:: ОТРЫВОК ::
Но последнее предложение в высказывании героя, являющееся во многом повторением фразы героини12, вновь эксплицирует близость позиций Марии Николаевны и Ивана Сергеевича. Приоритетность эстетического взгляда на мир для них обоих непререкаема -и в силу этого этические критерии оценки неактуальны. Наиболее ярким примером этого в произведении становится описание героем фраз Марты, в которых, как догадывается чи-

татель из сюжетной ситуации, она говорит о готовности покончить с собой. Однако Иван Сергеевич, слушая ее, воспринимает прежде всего энергетику звучания, а не смысл фразы - вследствие чего дает парадоксальную характеристику речи героини: «Такая в них была сила жизни, сила борьбы за свою жизнь, что они были прекрасны, как правда. Это ведь и была ее правда» (100). Он восхищается словами человека, который, по мнению персонажа, смог высказаться откровенно, - но остановить героиню не попытается.

Система ценностей и целей героев порождает знаковое отступление от традиций эпистолярной прозы. Из писем героев выясняется, что Марта Герц, упомянутая выше, является далеко не эпизодическим персонажем: с ней связывают героя любовные отношения на тот момент, когда начинается переписка с Марией Николаевной. Более того, выясняется, что читателю доступны далеко не все письма: обмениваются посланиями и Иван Сергеевич с Мартой, и Марта с Марией. Однако та линия коммуникации, которая в классическом эпистолярном романе стала бы доминантной, здесь отодвинута на второй план и текстами почти не представлена. Лишь однократно в письмах героини появляется цитата из послания Марты к ней - а также ее устное высказывание об отношении к обоим героям. Реконструируемые по этим фрагментам отношения весьма специфичны, напоминают любовные «многоугольники», возникавшие в кругах творческой богемы начала ХХ века. Марта любит одновременно и Ивана Сергеевича - страстно, и Марию (вероятно, больше по-сестрински), поэтому не может ревновать его к ней.

:: ЗАДАНИЕ ::
Пожалуйста, отредактируйте отрывок о переписке героев: перепишите участок от «татель из сюжетной» до «героиню не попытается.» включительно, заменив «энергетику звучания» на «музыку звучания».

:: ИСХОДНЫЕ ДАННЫЕ ::

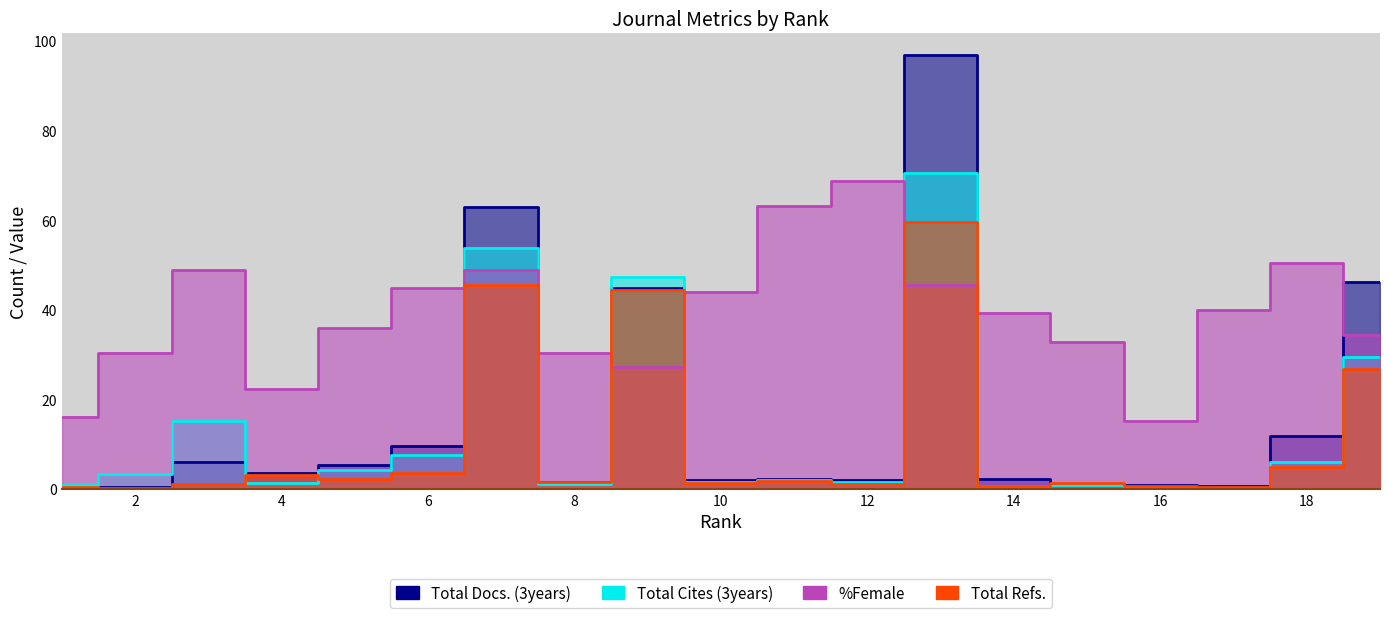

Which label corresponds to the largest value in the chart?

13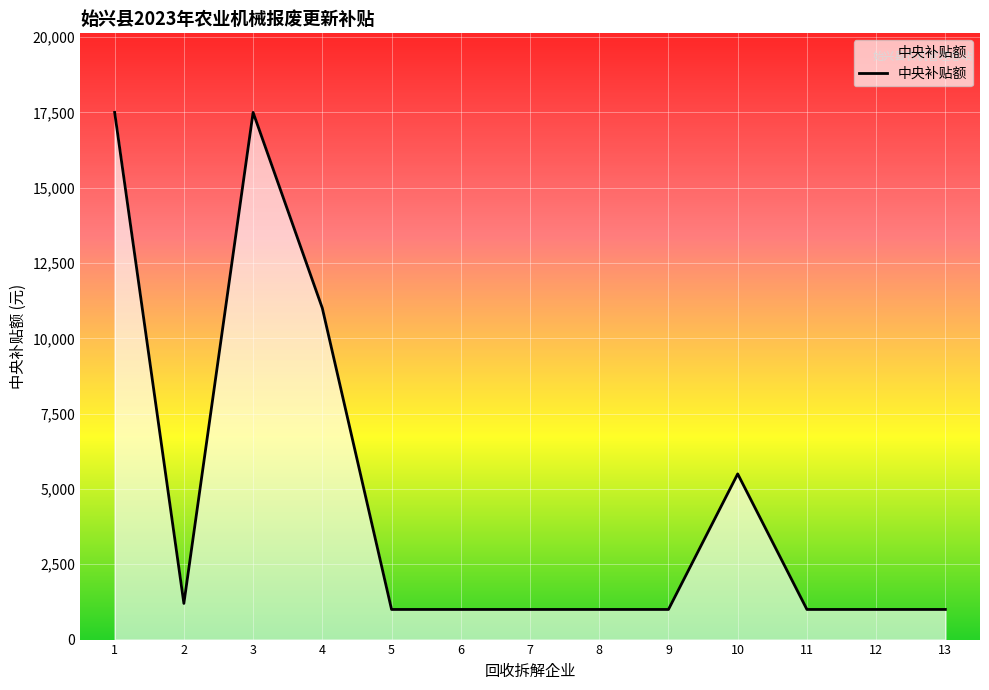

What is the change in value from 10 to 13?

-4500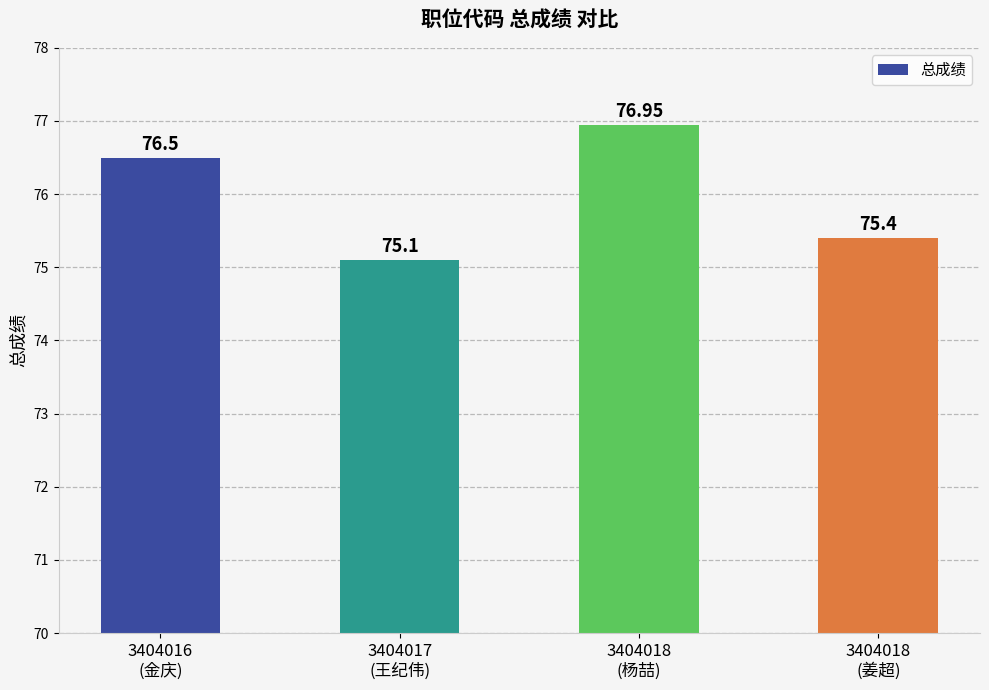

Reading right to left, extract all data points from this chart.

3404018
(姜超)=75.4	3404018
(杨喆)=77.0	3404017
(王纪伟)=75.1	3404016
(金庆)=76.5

:: ОТВЕТ К ЗАДАНИЮ ::
татель из сюжетной ситуации, она говорит о готовности покончить с собой. Однако Иван Сергеевич, слушая ее, воспринимает прежде всего музыку звучания, а не смысл фразы - вследствие чего дает парадоксальную характеристику речи героини: «Такая в них была сила жизни, сила борьбы за свою жизнь, что они были прекрасны, как правда. Это ведь и была ее правда» (100). Он восхищается словами человека, который, по мнению персонажа, смог высказаться откровенно, - но остановить героиню не попытается.